A vignette of olden Colombian mores, The House describes a traditional family group: a man in suit and tie leaves the home as his family peers out behind windows and door; an older woman watches from a rocking chair perched on a balcony above, a dog from the cobblestoned street. Only the vultures perched atop the tiled roof and the surreptitious high-heeled shoe peeking around the corner of the house hint at something untoward. The home is nestled within the Andean foothills, rendered in what Botero has called a “mini-hill landscape” just visible at the left of the canvas; the miniaturized green hills represent “another way of expressing freedom in the proportions I set up between my elements, just the way the painters of the thirteenth and fourteenth centuries did.”[4] Botero has long taken poetic license with size and scale, and The House is a study in dramatic distortion: the man’s height reaches to the second story of the house, the rocking chair is of dollhouse dimensions. “There is creative freedom in the case of improbable things,” he acknowledges. “Anytime I have to invent something for the purposes of composition, I am free to do so. Now, I never make a brush stroke unsanctioned by the history of art.”[5] While Botero is best known for his reinventions of the Old Masters, in The House he pays subtle homage to The Street (1933), a painting by Balthus—another sui generis modern artist and noted admirer of Piero della Francesca—that scandalized the public with its frozen figures and sexual allusion.

“Botero has left his own personal seal on this world, radically changing it in the process,” the Peruvian writer and intellectual Mario Vargas Llosa has observed. “Above all, as we have seen, he has inflated it, emptied it of psychology and paralysed it. Not only has he removed it from time, but also from violence, the misery and the struggles that, in the real world, are the counterweight to idyllic village life. Botero’s world gives the impression of peace and stability; no excess seems conceivable in this sleepy atmosphere. It is a compact, non-fragmented, aseptic, self-confident world that, in contrast to the chaotic, disturbed and irrational worlds of contemporary artists, proposes serenity and logic, an everyday order, love and confidence in life, and a sense of elegance and decoration that are classical.”[6]

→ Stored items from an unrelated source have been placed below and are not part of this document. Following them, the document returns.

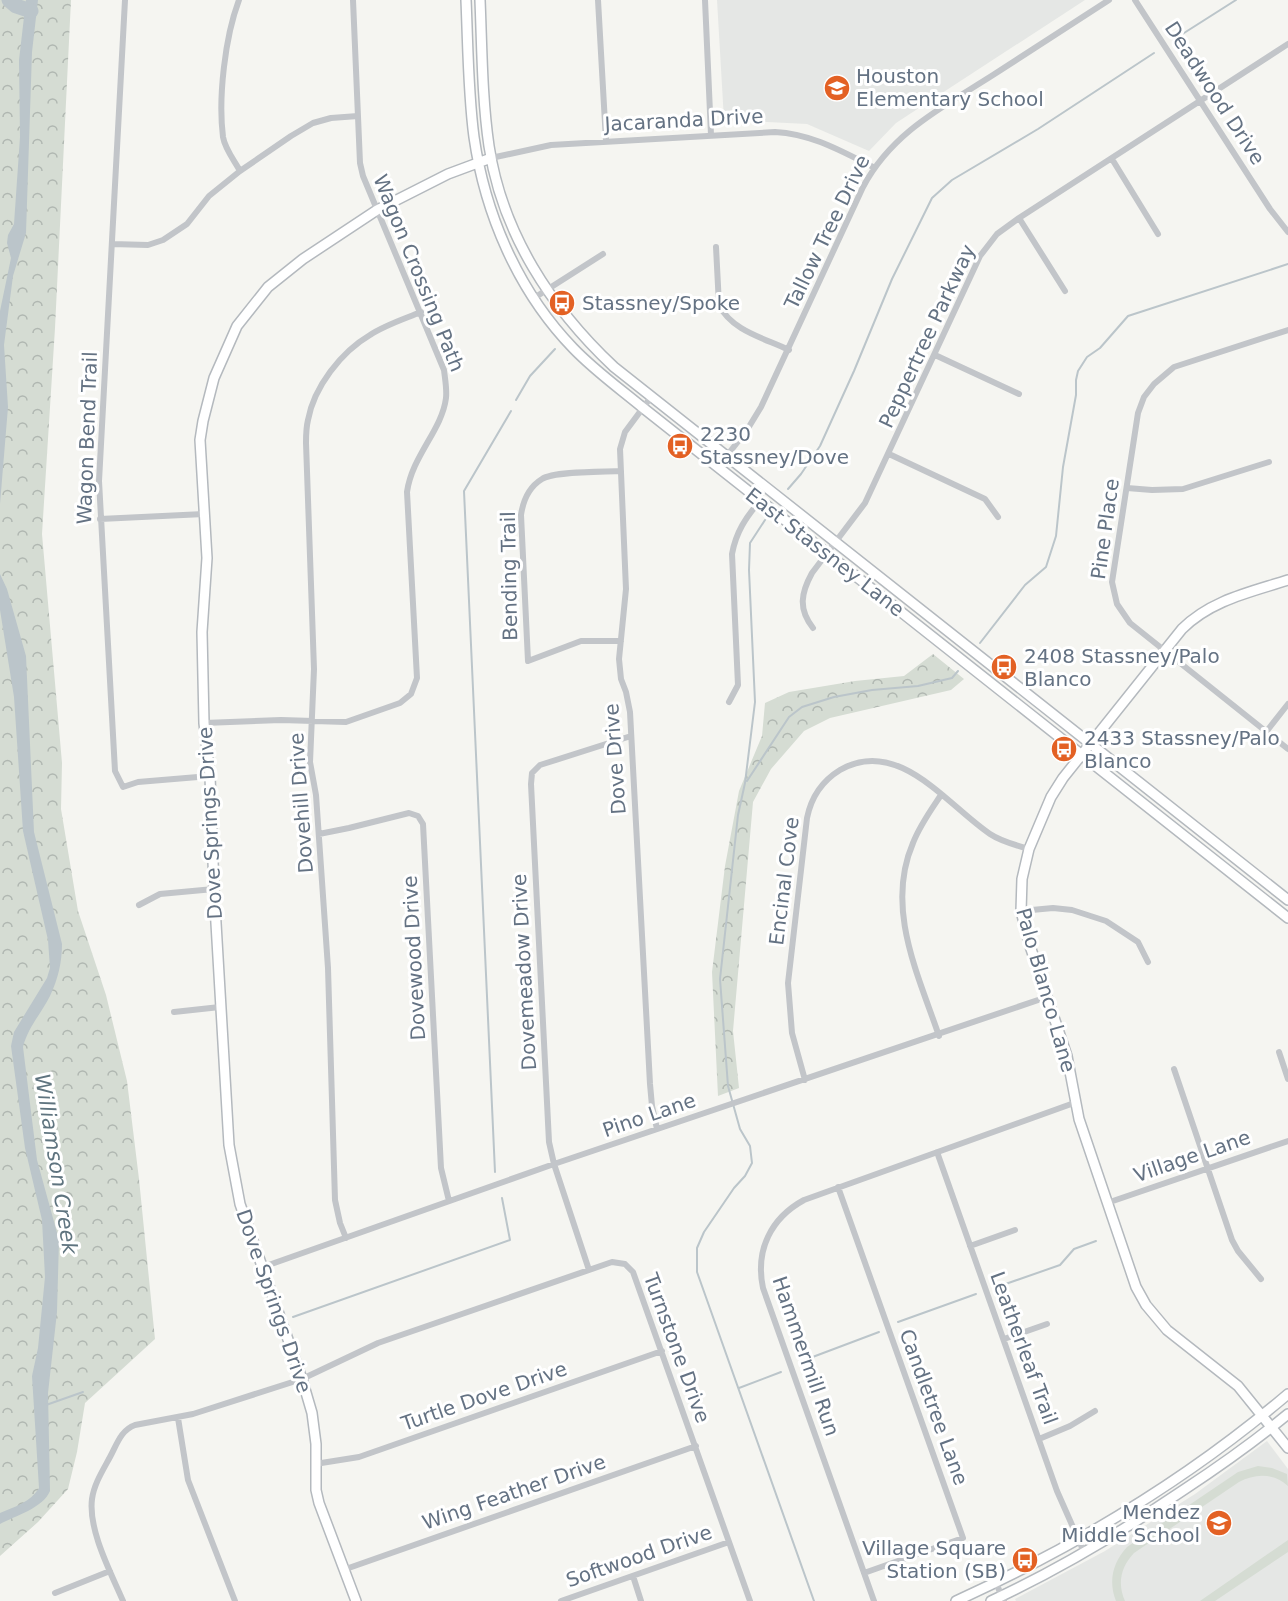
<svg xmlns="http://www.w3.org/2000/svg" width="1288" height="1601" viewBox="0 0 1288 1601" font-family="'DejaVu Sans',sans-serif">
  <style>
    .built { fill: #e5e7e5 }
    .green { fill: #d5dcd3 }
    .forest { fill: url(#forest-crowns) }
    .water { fill: #bbc5ca }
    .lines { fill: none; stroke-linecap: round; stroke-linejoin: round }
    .stream { stroke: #bbc5ca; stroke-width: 2 }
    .river { stroke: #bbc5ca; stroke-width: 15 }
    .secondary-casing { stroke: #b4b9be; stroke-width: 12 }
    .street { stroke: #c2c5c9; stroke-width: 6 }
    .secondary { stroke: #fff; stroke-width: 9 }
    .labels { text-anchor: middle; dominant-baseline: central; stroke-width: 6; stroke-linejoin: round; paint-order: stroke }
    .poi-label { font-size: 20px; fill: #647283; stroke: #fff; text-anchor: start }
    .street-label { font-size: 20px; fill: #647283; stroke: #fff }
    .water-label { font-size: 21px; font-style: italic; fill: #5f747f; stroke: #fff }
  </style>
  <defs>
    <pattern id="forest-crowns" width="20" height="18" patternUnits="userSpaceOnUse" patternTransform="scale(1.5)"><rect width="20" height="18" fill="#d5dcd3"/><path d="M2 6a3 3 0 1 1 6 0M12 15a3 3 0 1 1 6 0" fill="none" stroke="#b0b7b1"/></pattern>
  </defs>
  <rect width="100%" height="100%" fill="#f5f5f1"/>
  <path class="built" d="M717,0H1085L896,123L869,151L807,124L724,120Z
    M1267,1441L1288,1469V1601H1016L1015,1599L1105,1551L1195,1494Z"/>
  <path class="green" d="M1258,1466L1272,1468L1287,1474L1288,1486C1273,1473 1256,1473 1239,1482L1134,1553C1121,1567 1117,1583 1125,1601H1116C1108,1581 1113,1562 1127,1547L1238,1472Z
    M1288,1540V1552L1215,1601H1200Z"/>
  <path class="forest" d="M0,0H71L55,328L42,534L62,763L61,809L78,911L106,995L127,1081L139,1179L155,1339L85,1403L77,1452L68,1489L38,1522L0,1556Z
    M933,654L964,679L951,690L830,718L804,731L771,769L753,802L733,1031L739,1088L718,1096L712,972L725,866L739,791L762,736L765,703L789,692L855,681L904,676Z"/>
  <path class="water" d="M26,0H38L32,52L26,233L13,276L4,345L8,407L0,504V311L11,258L7,243L8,235L14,224L20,137L19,60Z
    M0,574L7,589L26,656L34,832L62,944C62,962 58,979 50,996C41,1014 28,1027 23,1047L37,1160L59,1240L57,1312L48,1393L50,1491C43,1508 15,1516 0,1524V1513C14,1507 31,1502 39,1488L32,1376L38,1348L45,1277L42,1220L25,1148L11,1046L14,1032L47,978L50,968L48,940L23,831L14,697L0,610Z"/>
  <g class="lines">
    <path class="stream" d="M1173,40L1236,0
      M516,400L530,376L555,349
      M788,489L801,474L820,446L854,371L892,279L932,198L952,180L1038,129L1154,53
      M765,520L750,543L749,570L755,702L745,783L738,815L720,979L728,1086L740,1129L750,1146L752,1163L745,1176L734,1188L704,1232L697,1248V1272L814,1601
      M980,643L1025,585L1046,567L1056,536L1063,467L1076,395V380L1078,371L1087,357L1100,348L1128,316L1288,264
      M747,781L789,717L802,707L834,697L872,690L918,686L952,678L958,671
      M495,1172L464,491L511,411
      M997,1287L1060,1265L1074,1249L1096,1241
      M293,1317L510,1240L502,1198
      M898,1322L976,1294
      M802,1361L879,1332
      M739,1388L781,1372
      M46,1405L83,1392"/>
    <path class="river" d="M9,0L16,6L31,11"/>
    <defs>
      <path id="secondary" d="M466,0C468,45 468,92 474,137C485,214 518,291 573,348C594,370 619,388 642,407L1288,918
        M480,0C482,48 482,98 489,146C502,233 551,308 614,367L1288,900
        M1288,580C1251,592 1211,600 1182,629L1063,778L1051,797L1029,849L1022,879L1021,911L1029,943L1067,1056L1079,1119L1136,1287L1146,1305L1167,1330L1238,1386L1288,1448
        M356,1601L319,1503L316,1490V1444L312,1413L302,1379L240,1204L229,1145L214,889L210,776L204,723L202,632L207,558L200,440L203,421L214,378L237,326L268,287L303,259L377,210L448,174L491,158
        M956,1601C1075,1547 1188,1479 1288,1394
        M991,1601C1058,1570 1123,1531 1185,1489C1220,1466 1255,1441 1288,1414"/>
    </defs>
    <use href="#secondary" class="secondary-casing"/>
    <path class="street" d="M125,0L99,481L115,771L123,787L138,782L210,776
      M239,0C225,37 218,98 223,137C225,149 234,160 240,171
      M598,0L606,141
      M705,0L711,135
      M1135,0L1270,209L1288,232
      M491,158L551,145L775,132C812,134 841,151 873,167
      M1112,159L1158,234
      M1019,218L1065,291
      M112,244L148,245L163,240L187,224L209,196L240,171L291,136L313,123L331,118L358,116
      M716,247L719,305C732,331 764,338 789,350
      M534,298L603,254
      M1288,330L1174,367L1154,384L1144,397L1138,413L1112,582L1117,604L1130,623L1288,749
      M935,355L1019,394
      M651,397L625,432L620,449L626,589L619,659L621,679L626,692L630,712L650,1084L652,1106L657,1129
      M889,454L985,499L998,517
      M718,467L747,430L761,407L863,187C892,132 943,107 993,75C1032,50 1071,25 1109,0
      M621,471C604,472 554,471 542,479C529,487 523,501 521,515L528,661L581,641H621
      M1127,488L1152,490L1183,489L1269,462
      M100,519L204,514
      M813,628C798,609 801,593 812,573L865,503L980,256L997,234L1019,218L1288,44
      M729,702L738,685L732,554C736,532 746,517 760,501
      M204,723L281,720L346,722L400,703L411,694L417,678L407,492C412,456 442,430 446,398C447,389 445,379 444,370L363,176L360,163L353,0
      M1266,732L1288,704
      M319,834L349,828L409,813L418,816L423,824L441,1168L449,1201
      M139,905L160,894L214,889
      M1021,911L1053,908L1072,910L1106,921L1138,942L1148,962
      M174,1012L220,1007
      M939,1036C918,974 885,908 913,843C920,825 931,810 941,795
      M1279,1052L1288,1079
      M1174,1069L1232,1240L1238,1251L1261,1279
      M805,1080L792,1033L788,983L807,818C811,798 822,781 840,770C898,736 947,805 990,834C1002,842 1016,845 1029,849
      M937,1152L1057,1491L1084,1552
      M838,1187L963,1538L864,1573
      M1107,1203L1288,1141
      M346,1238L340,1223L335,1200L328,968L316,795L310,762L314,669L306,443C306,436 306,428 308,420C314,387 341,352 370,335C385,325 404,319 421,312
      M970,1246L1015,1230
      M263,1267L554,1164L1047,997
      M589,1270L554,1164L549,1142L531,784L532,773L540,765L631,736
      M1004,1339L1047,1324
      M178,1418L188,1480L235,1601
      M1039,1439L1070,1426L1095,1411
      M315,1464L359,1457L662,1351
      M343,1570L696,1446
      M633,1576L641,1601
      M996,1583L1004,1601
      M55,1593L110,1571
      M123,1601C111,1573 88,1530 92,1499C94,1484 103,1470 110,1457C117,1444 121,1430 135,1425L193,1414L302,1379L378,1343L612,1262L625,1264L633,1272L750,1601
      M561,1601L729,1542
      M874,1601L763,1288C755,1250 771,1218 804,1200L1074,1103"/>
    <use href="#secondary" class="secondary"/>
  </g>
  <defs>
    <symbol id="school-disc" viewBox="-11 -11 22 22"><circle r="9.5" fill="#e36124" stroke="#fff"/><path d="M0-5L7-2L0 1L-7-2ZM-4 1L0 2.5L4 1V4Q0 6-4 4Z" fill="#fff"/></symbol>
    <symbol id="bus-disc" viewBox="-11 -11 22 22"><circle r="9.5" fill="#e36124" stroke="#fff"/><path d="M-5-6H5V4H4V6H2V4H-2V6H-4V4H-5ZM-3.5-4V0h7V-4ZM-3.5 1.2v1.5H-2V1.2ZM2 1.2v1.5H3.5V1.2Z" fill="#fff"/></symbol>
  </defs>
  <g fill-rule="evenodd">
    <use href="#school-disc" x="822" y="73" width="30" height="30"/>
    <use href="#bus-disc" x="547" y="288" width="30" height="30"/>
    <use href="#bus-disc" x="665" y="431" width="30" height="30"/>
    <use href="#bus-disc" x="989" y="652" width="30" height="30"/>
    <use href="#bus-disc" x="1049" y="734" width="30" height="30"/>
    <use href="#school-disc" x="1204" y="1508" width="30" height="30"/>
    <use href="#bus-disc" x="1010" y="1545" width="30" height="30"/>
  </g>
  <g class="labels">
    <g class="poi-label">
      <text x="856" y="76">Houston<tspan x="856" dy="23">Elementary School</tspan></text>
      <text x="582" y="303">Stassney/Spoke</text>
      <text x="700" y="434">2230<tspan x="700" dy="23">Stassney/Dove</tspan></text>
      <text x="1024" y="656">2408 Stassney/Palo<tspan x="1024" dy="23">Blanco</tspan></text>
      <text x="1084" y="738">2433 Stassney/Palo<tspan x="1084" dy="23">Blanco</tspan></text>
      <text x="1200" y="1512" text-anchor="end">Mendez<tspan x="1200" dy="23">Middle School</tspan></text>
      <text x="1006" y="1548" text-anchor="end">Village Square<tspan x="1006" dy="23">Station (SB)</tspan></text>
    </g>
    <g class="street-label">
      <text transform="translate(1215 93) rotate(57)">Deadwood Drive</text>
      <text transform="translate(684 120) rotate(-3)">Jacaranda Drive</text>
      <text transform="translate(827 232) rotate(-64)">Tallow Tree Drive</text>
      <text transform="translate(419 273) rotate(68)">Wagon Crossing Path</text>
      <text transform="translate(927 336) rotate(-65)">Peppertree Parkway</text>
      <text transform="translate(87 438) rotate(-88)">Wagon Bend Trail</text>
      <text transform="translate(1105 529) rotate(-82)">Pine Place</text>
      <text transform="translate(825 552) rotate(38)">East Stassney Lane</text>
      <text transform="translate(509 576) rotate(-91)">Bending Trail</text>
      <text transform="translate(615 759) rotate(-94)">Dove Drive</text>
      <text transform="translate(301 803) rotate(-94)">Dovehill Drive</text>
      <text transform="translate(210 823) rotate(-93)">Dove Springs Drive</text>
      <text transform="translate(784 881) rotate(-83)">Encinal Cove</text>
      <text transform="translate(414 958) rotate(-93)">Dovewood Drive</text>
      <text transform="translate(524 972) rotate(-93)">Dovemeadow Drive</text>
      <text transform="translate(1046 990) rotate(74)">Palo Blanco Lane</text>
      <text transform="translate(649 1115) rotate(-19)">Pino Lane</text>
      <text transform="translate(1192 1156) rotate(-19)">Village Lane</text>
      <text transform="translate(274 1301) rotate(71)">Dove Springs Drive</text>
      <text transform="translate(677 1348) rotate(70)">Turnstone Drive</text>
      <text transform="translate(1024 1348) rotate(70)">Leatherleaf Trail</text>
      <text transform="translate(806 1356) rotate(71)">Hammermill Run</text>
      <text transform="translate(484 1396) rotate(-19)">Turtle Dove Drive</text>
      <text transform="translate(934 1407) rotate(70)">Candletree Lane</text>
      <text transform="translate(514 1492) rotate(-19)">Wing Feather Drive</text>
      <text transform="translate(639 1556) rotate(-19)">Softwood Drive</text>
    </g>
    <g class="water-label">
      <text transform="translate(56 1164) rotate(81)">Williamson Creek</text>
    </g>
  </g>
</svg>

Abby McEwen, Assistant Professor, University of Maryland, College Park

1 Fernando Botero, quoted in Werner Spies, “‘I’m the most Colombian of Colombian artists’: A Conversation with Fernando Botero,” Fernando Botero: Paintings and Drawings (Munich: Prestel-Verlag, 1992), 158.
2 Botero, quoted in Ana María Escallón, “From the Inside Out: An Interview with Fernando Botero,” Botero: New Works on Canvas (New York: Rizzoli, 1997), 10.
3 John Sillevis, “Botero’s Baroque,” in The Baroque World of Fernando Botero (Alexandria, Va.: Art Services International, 2006), 29.
4 Botero, quoted in Germán Arciniegas, “An interview with Fernando Botero,” Fernando Botero (New York: Harry N. Abrams, Inc., 1977), 54.
5 Botero, quoted in Escallón, “From the Inside Out,” 30.
6 Mario Vargas Llosa, “A Sumptuous Abundance,” in Fernando Botero (Stockholm: Moderna Museet, 2001), 22.